There's also that 2009 Imagi CG film, which remains fairly well-known as the movie that bankrupted its studio. As a product, the 2009 Astro Boy is a fascinating mess, a Hail Mary pass in movie form, meant to succeed and bring Imagi out of their financial woes. There's an alternate universe where Biff stole the sports almanac and rules the world, but in that universe, Astro Boy was a runaway hit, leaving Imagi to go bankrupt only after completing their proposed Gatchaman and Gigantor CG films, which flopped instead. Honestly, it's not such a terrible film. Not only does it feature Nicolas Cage as Astro's “dad” Dr. Tenma, I think its plot and visual quality are fine. It still “feels” like Astro Boy. The movie's problem is in the script, which is an absolute disaster. Every character talks way too much in this film, even the ones with no dialogue at all. If you can stomach that, at least this Astro Boy is easy and inexpensive to track down.

Know what happened last year? An all-new version of Astro Boy aired on television, in English. Titled Little Astro Boy” this almost completely unheralded 8-episode children's cartoon was produced by Tezuka Productions and the Nigerian TV station Channels Television, and aired last March and April. I watched a single episode on Youtube back then, and found a zippy, fun cartoon that makes Astro himself an even younger robot boy (in the regular series he seems 11 or 12; here, it's more like 7 or 8) and puts him into all sorts of zany adventures with both Tezuka regulars like Hamegg and a bunch of new characters. When this series came out, I figured it wouldn't be too long before there was a TV airing or DVD release in this neck of the woods. It was put in the shop window at MIPCom, the international TV licensing show… and then vanished without a trace.

Actually, there are a few traces out there, mostly in the form of tumblr postings and this discussion thread courtesy of a tight-knit, vibrant community of Astro Boy fans, who talked about the series at length as it aired. Yomiuri TV and Tezuka Productions are on the committee, so this is actually a series that could've ended up on the recently-shuttered AnimeSols streaming service, but it hasn't happened. Will Little Astro Boy get the international release it deserves, or be consigned to the growing pile of stuff that Tezuka Productions never quite gets around to releasing? I'm hoping for the former.

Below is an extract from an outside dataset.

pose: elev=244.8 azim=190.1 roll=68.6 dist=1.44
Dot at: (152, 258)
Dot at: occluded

That brings us up to now, and a proposed live-action Astro Boy feature film. I'm skeptical, not just because of the excited comparisons to Iron Man (Astro Boy is nothing like Iron Man), but because there's no director, cast, or script, and photography hasn't begun yet. I've weathered a lot of live-action anime films in my day, most of which never materialized. I'm certainly not sure this one will. But despite that, I'm happy that there's interest, and grateful that Astro Boy endures. In the press materials for Little Astro Boy, Tezuka Productions described their famous hero as sort of an embodiment of Esperanto, a character that crosses cultural borders. That's a terribly weird comparison to make, but I agree with the underlying premise: Astro Boy himself has become something of a common language, an idea that carries over across global culture. Each successive iteration brings visual and storytelling changes, but the underlying idea of an immensely powerful robot kid who just wants humans and 'bots to co-exist in peace endures. Whatever form it might take, I'm looking forward to the next version of Astro Boy we get!